Now that I live in the South, it is the crab that molts. The blue crab abandons its shell in May, and starts to form a new one, making its sweet delicious meat and shell completely edible. The shell remains soft for only a few hours after the crab has molted, making timing just about everything for the folks who catch them.They can be frozen, but be very sure to be gentle with them while defrosting, and drain completely to get dry. Frying and water do not mix, so the drying thing is essential. This is a very easy recipe.

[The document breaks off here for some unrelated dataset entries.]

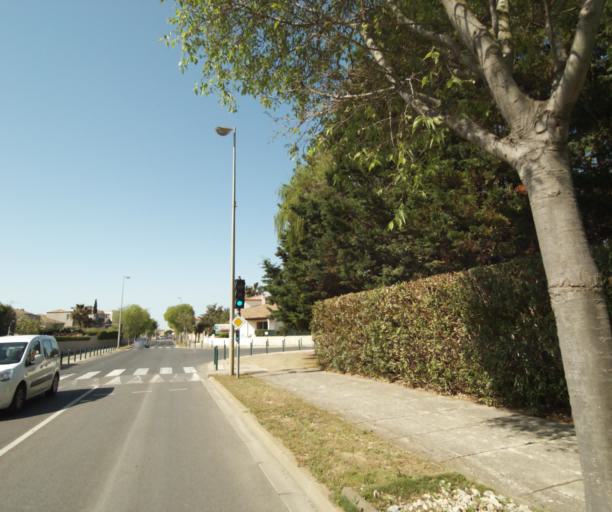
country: FR
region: Languedoc-Roussillon
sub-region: Departement de l'Herault
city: Lattes
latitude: 43.5733
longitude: 3.9086
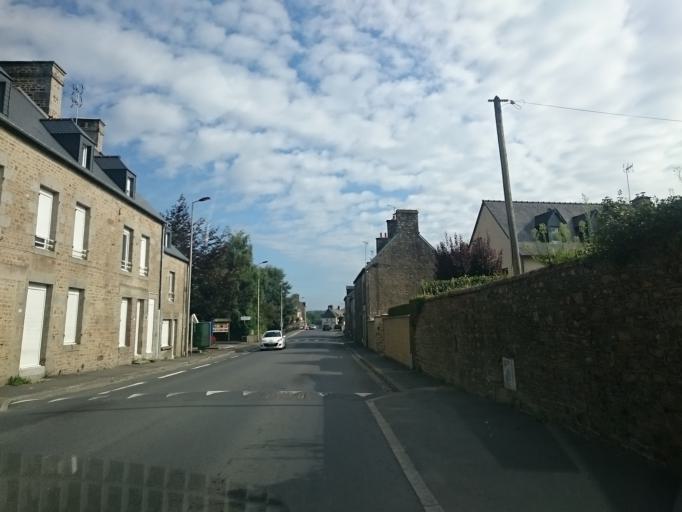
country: FR
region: Lower Normandy
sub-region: Departement de la Manche
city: Saint-Senier-sous-Avranches
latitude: 48.6966
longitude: -1.3467
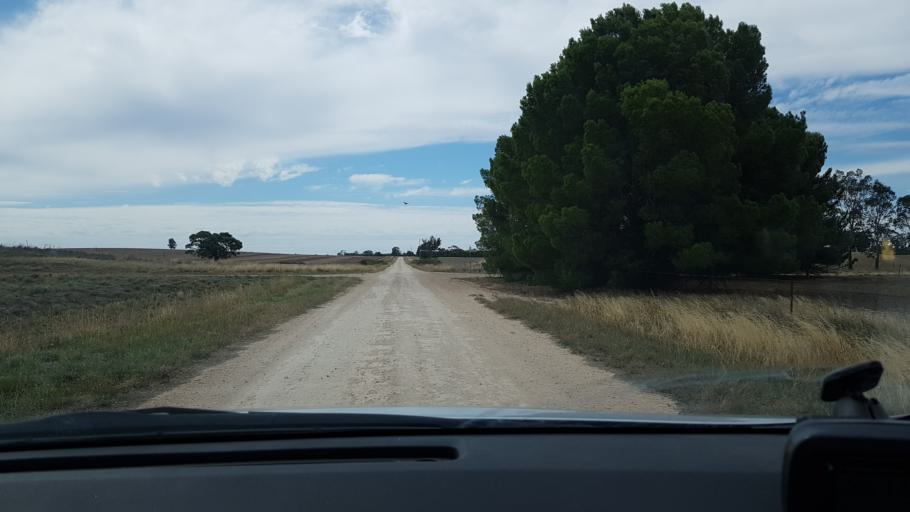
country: AU
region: Victoria
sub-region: Horsham
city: Horsham
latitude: -36.7053
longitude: 141.7806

Set up a “fry station”. Put your seasoned flour on a plate (station 1). Next will be your egg mixture (station 2). Third will be the batter station. I use a Fry Daddy (available for under $20), and fill it with oil until the line, but any good fry pan can be used. Be generous with the oil, and do not crowd the crabs. I toss a tiny bit of flour in to test to see if it is hot enough. It will sizzle. Again, keep water away from the oil.
6 soft shell crabs Seasoned flour-(at least a cup)
Season flour with paprika, salt cayenne pepper
Egg mixture (2 eggs and about 1/2 cup milk) Cracker meal
Vegetable oil (don’t skimp on this, no matter which pan you use, and don’t crowd crabs while frying–yes, I am repeating myself! This is a common mistake when people fry.)
Heat oil to 375 degrees, or the aforementioned toss a bit of flour in to see if it “cooks”. Don’t cook crabs if oil is not hot, as they get oily and greasy. Fry 3-4 minutes. Drain on paper towels. Serve with a nice white wine and lemons to squeeze over the crabs. Yummy. Picture to follow–they are dinner tonight!